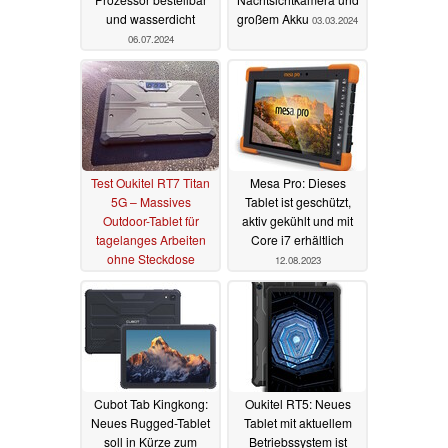
und wasserdicht
großem Akku
03.03.2024
06.07.2024
Test Oukitel RT7 Titan
Mesa Pro: Dieses
5G – Massives
Tablet ist geschützt,
Outdoor-Tablet für
aktiv gekühlt und mit
tagelanges Arbeiten
Core i7 erhältlich
ohne Steckdose
12.08.2023
04.10.2023
Cubot Tab Kingkong:
Oukitel RT5: Neues
Neues Rugged-Tablet
Tablet mit aktuellem
soll in Kürze zum
Betriebssystem ist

▸ **Task prompt**
In transcribing the records, omit the pictures and keep everything else exactly as it appears.

▸ **Output below**
und wasserdicht
großem Akku
03.03.2024
06.07.2024
Test Oukitel RT7 Titan
Mesa Pro: Dieses
5G – Massives
Tablet ist geschützt,
Outdoor-Tablet für
aktiv gekühlt und mit
tagelanges Arbeiten
Core i7 erhältlich
ohne Steckdose
12.08.2023
04.10.2023
Cubot Tab Kingkong:
Oukitel RT5: Neues
Neues Rugged-Tablet
Tablet mit aktuellem
soll in Kürze zum
Betriebssystem ist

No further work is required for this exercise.